NextGen has already raised $2 million of its $2.5 million target and aims to fund youth-led ventures nationwide.

“We want to support the next generation of founders, not just those with decades of experience,” said Dickens. “There’s talent coming through Australian universities with bold ideas, and we’re excited to help them bring those to life.”

The Meliora Company

The Meliora Company

Hope springs eternal

For Dickens, optimism is fundamental.

“This is not something to be scared of,” he said. “One of our key things at Meliora is what we call ‘relentless optimism’. We have decided that our business, which is to operate in the link between human intelligence and artificial intelligence and figure out ways where AI can enhance the human experience and not replace it, makes us relentlessly optimistic about AI.”
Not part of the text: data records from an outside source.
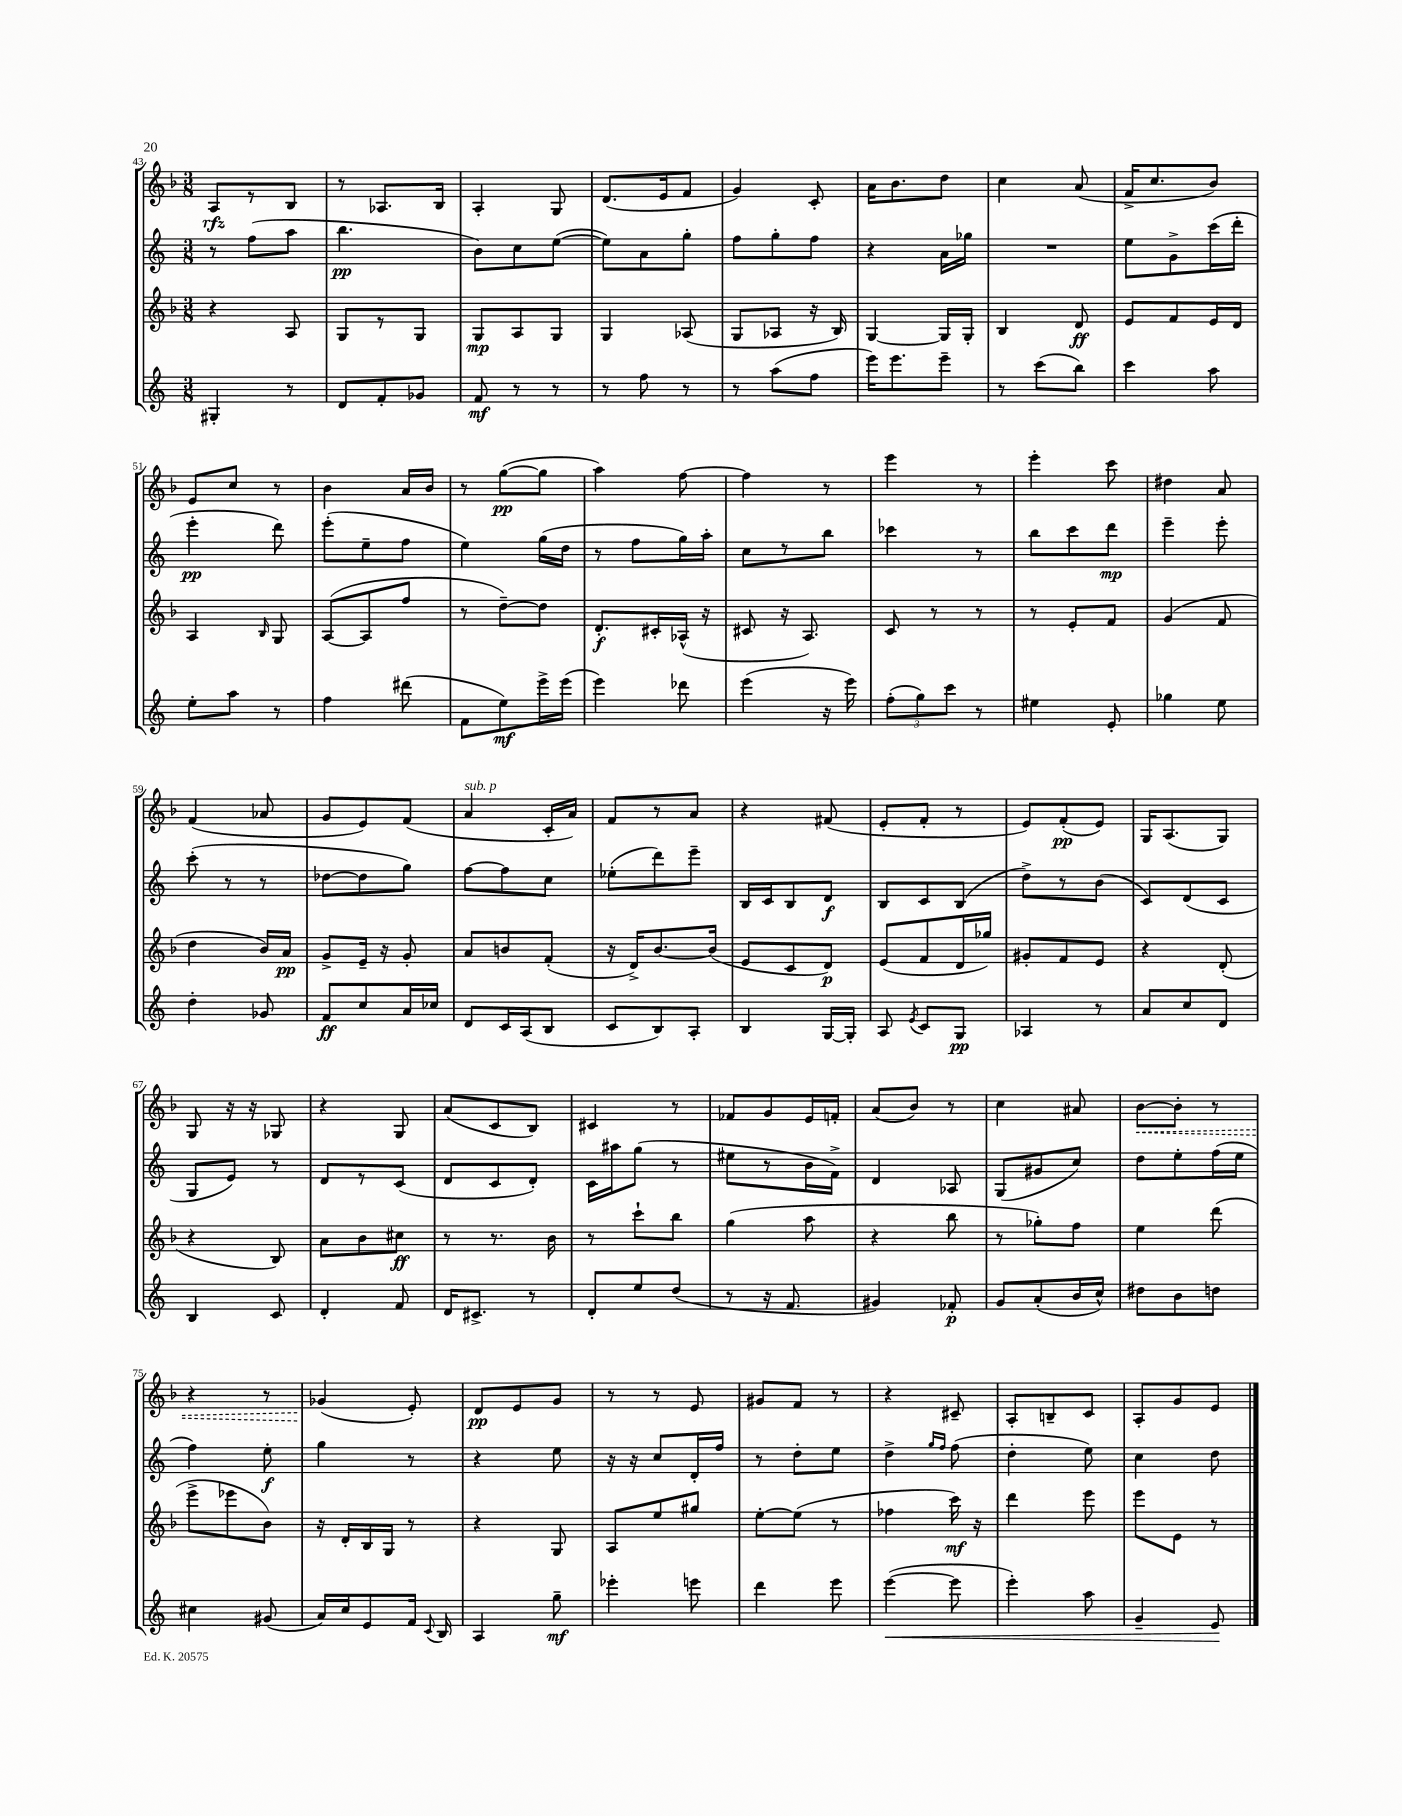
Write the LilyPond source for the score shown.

<<
\new StaffGroup <<
\new Staff = "s0" {
    \clef treble \key f \major \numericTimeSignature \time 3/8
    \autoBeamOff a8[\rfz r8 bes8] |
    r8 aes8.[ bes16] |
    a4-. g8 |
    d'8.[( e'16 f'8] |
    g'4) c'8-. |
    a'16[ bes'8. d''8] |
    c''4 a'8( |
    f'16[-> c''8. bes'8]) |
    e'8[ c''8] r8 |
    bes'4 a'16[ bes'16] |
    r8 g''8[~\pp( g''8] |
    a''4) f''8~ |
    f''4 r8 |
    e'''4 r8 |
    e'''4-. c'''8 |
    dis''4 a'8 |
    f'4( aes'8 |
    g'8[ e'8) f'8]( |
    a'4^\markup { \italic "sub. p" } c'16[-. a'16]) |
    f'8[ r8 a'8] |
    r4 fis'8( |
    e'8[-. f'8]-. r8 |
    e'8[) f'8-.\pp( e'8]) |
    g16[ a8.( g8]) |
    g8 r16 r16 ges8 |
    r4 g8 |
    a'8[( c'8 bes8]) |
    cis'4 r8 |
    fes'8[ g'8 e'16 f'16]-. |
    a'8[( bes'8]) r8 |
    c''4 ais'8 |
    \once \override Hairpin.style = #'dashed-line bes'8[~\< bes'8]-. r8 |
    r4 r8 |
    ges'4\!( e'8-.) |
    d'8[\pp e'8 g'8] |
    r8 r8 e'8 |
    gis'8[ f'8] r8 |
    r4 cis'8-- |
    a8[-. b8-- c'8] |
    a8[-. g'8 e'8] \bar "|." |
}
\new Staff = "s1" {
    \clef treble \key c \major \numericTimeSignature \time 3/8
    \autoBeamOff r8 f''8[( a''8] |
    b''4.\pp |
    b'8[) c''8 e''8]~( |
    e''8[) a'8 g''8]-. |
    f''8[ g''8-. f''8] |
    r4 a'16[ ges''16] |
    R4. |
    e''8[ g'8-> c'''16( d'''16]-. |
    e'''4-.\pp d'''8) |
    e'''8[-.( e''8-- f''8] |
    e''4) g''16[( d''16] |
    r8 f''8[ g''16) a''16]-. |
    c''8[ r8 b''8] |
    ces'''4 r8 |
    b''8[ c'''8 d'''8]\mp |
    e'''4-- e'''8-. |
    c'''8-.( r8 r8 |
    des''8[~ des''8 g''8]) |
    f''8[~ f''8 c''8] |
    ees''8[-.( d'''8) e'''8]-- |
    b16[ c'16 b8 d'8]\f |
    b8[ c'8 b8]( |
    d''8[->) r8 b'8]( |
    c'8[) d'8( c'8] |
    g8[ e'8]) r8 |
    d'8[ r8 c'8]( |
    d'8[ c'8 d'8]-.) |
    c'16[ ais''16 g''8]( r8 |
    eis''8[ r8 b'16 f'16]->) |
    d'4 aes8 |
    g8[( gis'8 c''8]) |
    d''8[ e''8-. f''16( e''16] |
    f''4) e''8-.\f |
    g''4 r8 |
    r4 e''8 |
    r16 r16 c''8[ d'16-. f''16] |
    r8 d''8[-. e''8] |
    d''4-> \grace { g''16[ f''16] } f''8( |
    d''4-. e''8) |
    c''4 d''8 \bar "|." |
}
\new Staff = "s2" {
    \clef treble \key f \major \numericTimeSignature \time 3/8
    \autoBeamOff r4 a8 |
    g8[ r8 g8] |
    g8[\mp a8 g8] |
    g4 aes8( |
    g8[ aes8] r16 bes16) |
    g4~ g16[ g16]-. |
    bes4 d'8\ff |
    e'8[ f'8 e'16 d'16] |
    a4 \grace { bes16 } g8 |
    a8[~( a8 f''8] |
    r8 d''8[~--) d''8] |
    d'8.[-.\f cis'16-. aes16]-^( r16 |
    cis'8 r16 a8.) |
    c'8 r8 r8 |
    r8 e'8[-. f'8] |
    g'4( f'8 |
    d''4 bes'16[) a'16]\pp |
    g'8[-> e'16]-- r16 g'8-. |
    a'8[ b'8 f'8]-.( |
    r16 d'16[->) bes'8.~ bes'16]( |
    e'8[ c'8 d'8]\p) |
    e'8[( f'8 d'16 ges''16]) |
    gis'8[-. f'8 e'8] |
    r4 d'8-.( |
    r4 bes8) |
    a'8[ bes'8 cis''8]\ff |
    r8 r8. bes'16 |
    r8 c'''8[-! bes''8] |
    g''4( a''8 |
    r4 bes''8 |
    r8 ges''8[-.) f''8] |
    e''4 d'''8( |
    e'''8[-> ees'''8 bes'8]) |
    r16 d'16[-. bes16 g16] r8 |
    r4 g8 |
    a8[ e''8 gis''8] |
    e''8[~-. e''8]( r8 |
    fes''4 c'''16\mf) r16 |
    d'''4 e'''8 |
    e'''8[ e'8] r8 \bar "|." |
}
\new Staff = "s3" {
    \clef treble \key c \major \numericTimeSignature \time 3/8
    \autoBeamOff gis4-. r8 |
    d'8[ f'8-. ges'8] |
    f'8\mf r8 r8 |
    r8 f''8 r8 |
    r8 a''8[( f''8] |
    e'''16[) e'''8. e'''8]-- |
    r8 c'''8[( b''8]) |
    c'''4 a''8 |
    e''8[-. a''8] r8 |
    f''4 dis'''8( |
    f'8[ e''8\mf) e'''16-> e'''16]( |
    e'''4) des'''8 |
    e'''4( r16 e'''16) |
    \tuplet 3/2 { f''8[-.( g''8) c'''8] } r8 |
    eis''4 e'8-. |
    ges''4 e''8 |
    d''4-. ges'8 |
    f'8[\ff c''8 a'16 ces''16] |
    d'8[ c'16 a16( b8] |
    c'8[ b8) a8]-. |
    b4 g16[~ g16]-. |
    a8 \acciaccatura { e'8 } c'8[ g8]\pp |
    aes4 r8 |
    a'8[ c''8 d'8] |
    b4 c'8 |
    d'4-. f'8 |
    d'16[ cis'8.]-> r8 |
    d'8[-. e''8 d''8]( |
    r8 r16 f'8. |
    gis'4) fes'8-.\p |
    g'8[ a'8-.( b'16 c''16]-^) |
    dis''8[ b'8 d''8] |
    cis''4 gis'8( |
    a'16[) c''16 e'8 f'16] \appoggiatura { c'8 } b16 |
    a4 g''8--\mf |
    ees'''4-. e'''8 |
    d'''4 e'''8 |
    e'''4~\<( e'''8 |
    e'''4-.) a''8 |
    g'4-- e'8\! \bar "|." |
}
>>
>>
\layout { \context { \Score currentBarNumber = #43 } }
For those companies unsure where to begin, Dickens offered this: “Businesses need to think about how they deploy those applications to allow them to grow their business, or help it to become more efficient.

“It’s about understanding the application layer and looking and scouting for these incredible teams that are doing amazing things, and then actually deploying one or more of those into your workflows, so you can then free up time to invest in people and culture and marketing,” he said.
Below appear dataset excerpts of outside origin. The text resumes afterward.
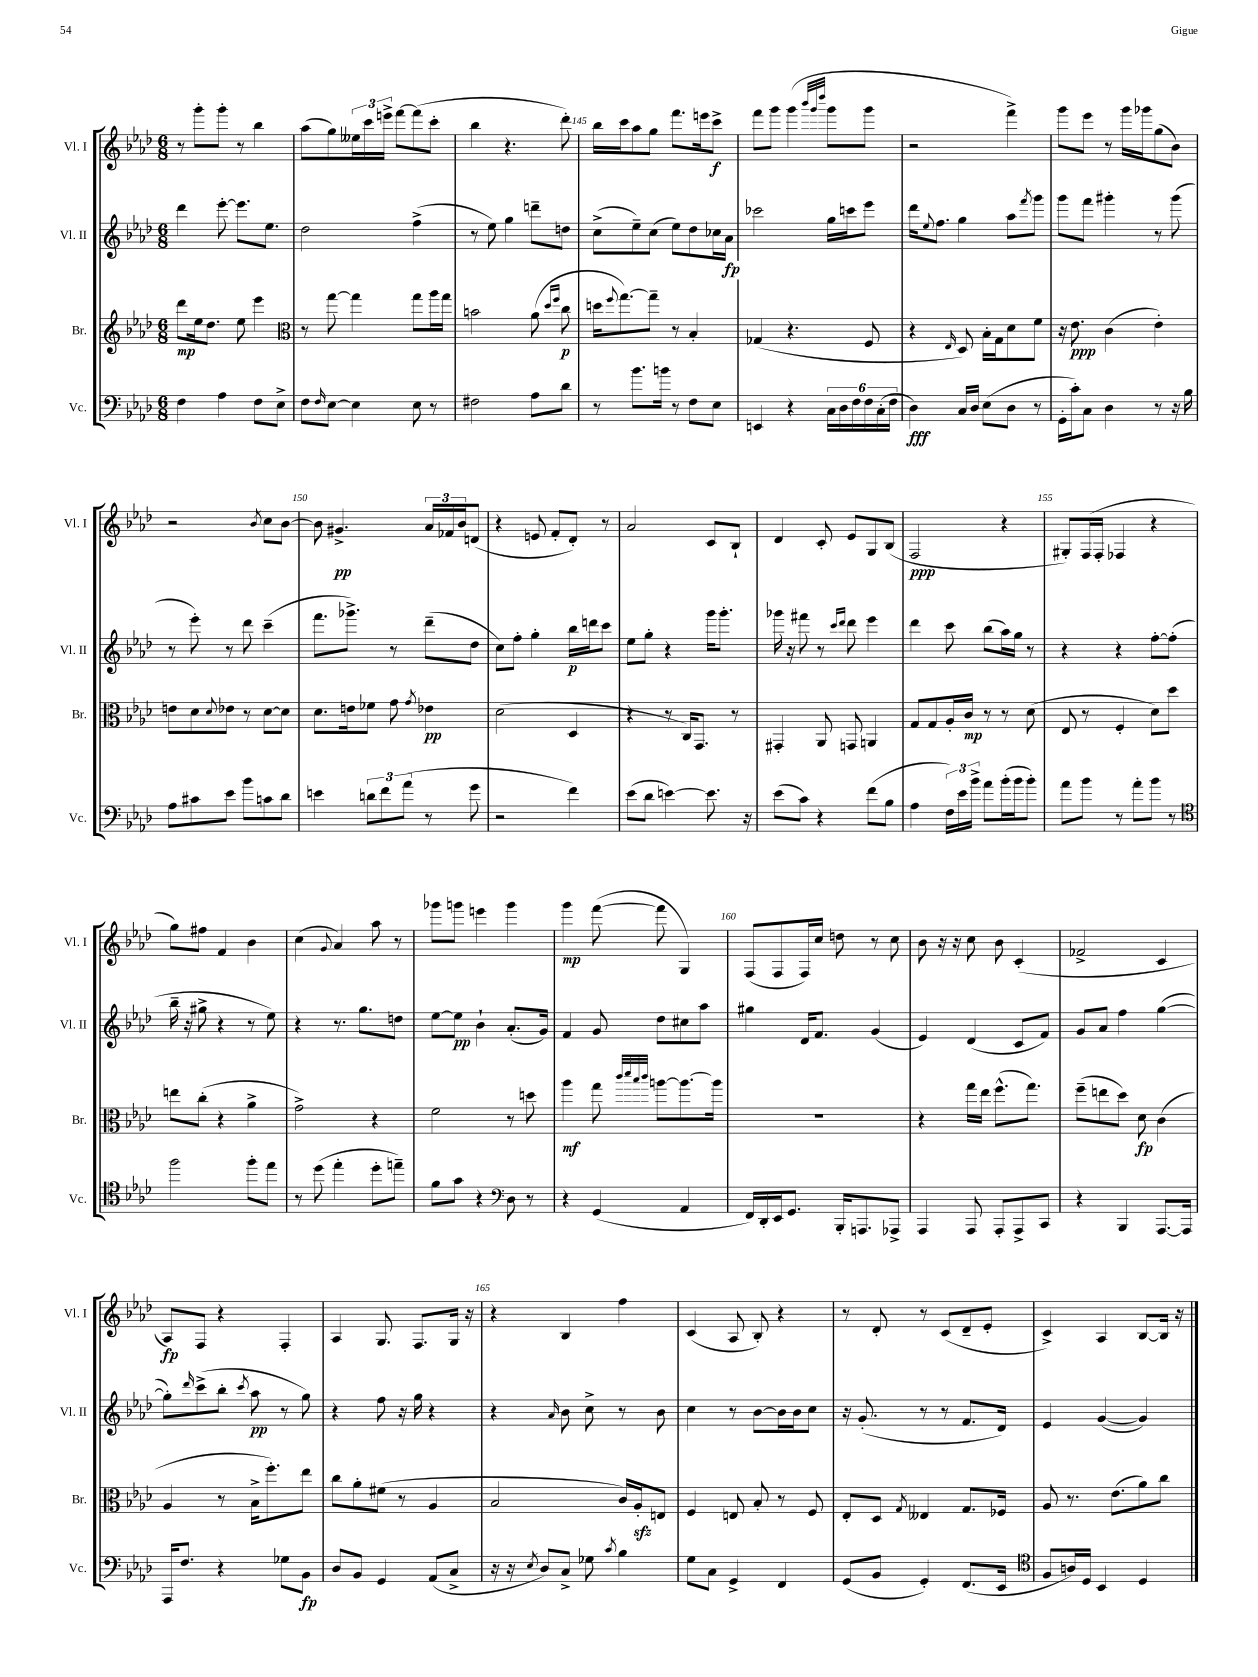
<<
\new StaffGroup <<
\new Staff = "s0" \with { instrumentName = "Vl. I" shortInstrumentName = "Vl. I" } {
    \clef treble \key aes \major \numericTimeSignature \time 6/8
    r8 g'''8-. g'''8-. r8 bes''4 |
    aes''8( g''8) \tuplet 3/2 { eeses''16 c'''16 e'''16-> } f'''8~ f'''8( c'''8-. |
    bes''4 r4. des'''8-.) |
    bes''16 c'''16 aes''8 g''8 f'''8. e'''16 c'''8->\f |
    f'''8 g'''8 g'''4( \grace { bes'''32 g'''32 des''''32 } g'''8 g'''8 |
    r2 f'''4->) |
    g'''8 ees'''8 r8 g'''16 ges'''16 g''8( bes'8) |
    r2 \acciaccatura { bes'8 } c''8 bes'8~ |
    bes'8 gis'4.->\pp \tuplet 3/2 { aes'16 fes'16 bes'16 } d'8( |
    r4 e'8 f'8-. des'8-.) r8 |
    aes'2 c'8 bes8-! |
    des'4 c'8-. ees'8 g8 bes8( |
    f2\ppp r4 |
    gis8-.) f16( f16-. fes4 r4 |
    g''8) fis''8 f'4 bes'4 |
    c''4( \appoggiatura { g'8 } aes'4) aes''8 r8 |
    ges'''8 g'''8 e'''4 g'''4 |
    g'''4\mp f'''8~( f'''8 g4) |
    f8( f8 f16) c''16 d''8 r8 c''8 |
    bes'8 r16 r16 c''8 bes'8 c'4-.( |
    fes'2-> c'4 |
    aes8\fp) f8 r4 f4-. |
    aes4 g8. f8. g16 r16 |
    r4 bes4 f''4 |
    c'4( aes8 bes8-.) r4 |
    r8 des'8-. r8 c'8( des'8-- ees'8-. |
    c'4->) aes4 bes8~ bes16 r16 \bar "|." |
}
\new Staff = "s1" \with { instrumentName = "Vl. II" shortInstrumentName = "Vl. II" } {
    \clef treble \key aes \major \numericTimeSignature \time 6/8
    des'''4 ees'''8~-. ees'''8. ees''8. |
    des''2 f''4->( |
    r8 ees''8) g''4 d'''8-- d''8 |
    c''8->( ees''8--) c''8( ees''8) des''8 ces''16 aes'16\fp |
    ces'''2 g''16 c'''16 ees'''8 |
    des'''16 \appoggiatura { ees''8 } f''8. g''4 aes''8 \acciaccatura { f'''8 } g'''8 |
    g'''8 f'''8 gis'''4-. r8 gis'''8( |
    r8 ees'''8-.) r8 des'''8 c'''4--( |
    f'''8. ges'''8.->) r8 des'''8--( des''8 |
    c''8) f''8-. g''4-. bes''16\p d'''16 c'''8 |
    ees''8 g''8-. r4 g'''16 g'''8.-. |
    ges'''16 r16 fis'''8 r8 \grace { c'''16 des'''16 } des'''8 ees'''4 |
    des'''4 c'''8 bes''8( aes''16) g''16 r8 |
    r4 r4 f''8~-. f''8-.( |
    bes''16-- r16 gis''8-> r4 r8 ees''8) |
    r4 r8. g''8. d''8 |
    ees''8~ ees''8\pp bes'4-! aes'8.-.( g'16) |
    f'4 g'8 des''8 cis''8 aes''8 |
    gis''4 des'16 f'8. g'4( |
    ees'4) des'4( c'8 f'8) |
    g'8 aes'8 f''4 g''4~( |
    g''8-.) \grace { des'''16 } c'''8->( bes''8-. \acciaccatura { c'''8 } aes''8\pp r8 g''8) |
    r4 f''8 r16 g''16 r4 |
    r4 \grace { aes'16 } bes'8 c''8-> r8 bes'8 |
    c''4 r8 bes'8~ bes'16 bes'16 c''8 |
    r16 g'8.-.( r8 r8 f'8. des'16) |
    ees'4 g'4~( g'4) \bar "|." |
}
\new Staff = "s2" \with { instrumentName = "Br." shortInstrumentName = "Br." } {
    \clef treble \key aes \major \numericTimeSignature \time 6/8
    des'''8\mp ees''16 des''8. ees''8 ees'''4 |
    \clef alto r8 g''8~ g''4 g''8 aes''16 g''16 |
    b'2 aes'8( \grace { des''16 f''16 } c''8\p |
    d''16 \appoggiatura { f''8 } g''8.~) g''8-- r8 bes4-. |
    ges4( r4. f8 |
    r4 \grace { ees16 } des8) bes16-. g16 des'8 f'8 |
    r16 ees'8.\ppp c'4( ees'4-.) |
    e'8 des'8 \appoggiatura { des'8 } ees'8 r8 des'8~ des'8 |
    des'8. e'16 fes'8 g'8 \acciaccatura { g'8 } ees'4\pp |
    des'2( des4 |
    r4 r8 c16) g,8. r8 |
    gis,4-. aes,8 g,8 a,4 |
    g8 g8 aes16-. c'16\mp r8 r8 des'8( |
    ees8 r8 f4-. des'8) des''8 |
    e''8 c''8-.( r4 aes'4-> |
    g'2->) r4 |
    f'2 r8 d''8 |
    aes''4\mf g''8 \grace { c'''32 des'''32 bes''32 c'''32 } a''8~ a''8.~ a''16 |
    R2. |
    r4 g''16 ees''16 f''8.-^( g''8.) |
    f''8--( e''8 des''8) des'8\fp c'4( |
    aes4 r8 bes16-> f''8.-.) ees''8 |
    c''8 aes'8-. fis'8( r8 aes4 |
    bes2 c'16) aes16-.\sfz e8 |
    f4 e8 bes8-. r8 f8 |
    ees8-. des8 \acciaccatura { g8 } eeses4 g8. fes16 |
    aes8 r8. ees'8.( aes'8) c''8 \bar "|." |
}
\new Staff = "s3" \with { instrumentName = "Vc." shortInstrumentName = "Vc." } {
    \clef bass \key aes \major \numericTimeSignature \time 6/8
    f4 aes4 f8 ees8-> |
    f8 \grace { f16 } ees8~ ees4 ees8 r8 |
    fis2 aes8 des'8 |
    r8 bes'8. b'16 r8 f8 ees8 |
    e,4 r4 \tuplet 6/4 { c16 des16 f16 f16 c16-.( f16 } |
    des4\fff) c16 des16 ees8( des8 r8 |
    g,16-. c'16-.) c8 des4 r8 r16 bes16 |
    aes8 cis'8 ees'8 bes'8 c'8 des'8 |
    e'4 \tuplet 3/2 { d'8 f'8 aes'8( } r8 g'8 |
    r2 f'4) |
    ees'8( des'8 e'4~) e'8. r16 |
    ees'8( c'8) r4 f'8( bes8 |
    aes4 \tuplet 3/2 { f16) ees'16 bes'16-> } aes'8 bes'16-.( bes'16 bes'8-.) |
    aes'8 bes'8 r8 aes'8-. bes'8 r8 |
    \clef tenor f''2 f''8-. ees''8 |
    r8 des''8( ees''4-. des''8-. e''8--) |
    f'8 g'8 r4 \clef bass des8 r8 |
    r4 g,4( aes,4 |
    f,16) des,16-. ees,16 g,8. bes,,16-. a,,8. aes,,8-> |
    aes,,4 aes,,8 aes,,8-. aes,,8-> c,8 |
    r4 bes,,4 aes,,8.~ aes,,16 |
    aes,,16 f8. r4 ges8 bes,8\fp |
    des8 bes,8 g,4 aes,8( c8-> |
    r16 r16 \acciaccatura { ees8 } des8) c8-> ges8 \acciaccatura { c'8 } bes4 |
    g8 c8 g,4-> f,4 |
    g,8( bes,8 g,4-.) f,8.( ees,16 |
    \clef tenor f8 a16) des16 bes,4 des4 \bar "|." |
}
>>
>>
\layout { \context { \Score currentBarNumber = #142 \override BarNumber.break-visibility = ##(#f #t #t) barNumberVisibility = #(every-nth-bar-number-visible 5) } }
The latest startups backed by Meliora Ventures include:

Relevance AI (Sydney) – Offers no-code vector-based workflows, empowering non-technical teams to deploy advanced AI productivity tools, such as customer feedback analysis, automated tagging, and intelligent search.

Quickfind AI (Dublin – Paris) – Delivers intelligent procurement support for SMBs through conversational AI that simplifies complex purchasing decisions.

Alludium AI (London – Dublin) – Builds enterprise-grade infrastructure for LLM-based agents that help businesses to automate workflows, enhance decision-making, and improve operational efficiency.

Fluency AI (Melbourne via NextGen Ventures) – Creates and converts fragmented SOPs into generative workflows, helping enterprise teams reduce compliance risk and scale operational efficiency.

Blunge AI (Brisbane via NextGen Ventures) – Enables brand-safe, AI-generated visual content for creative teams, media companies and marketers.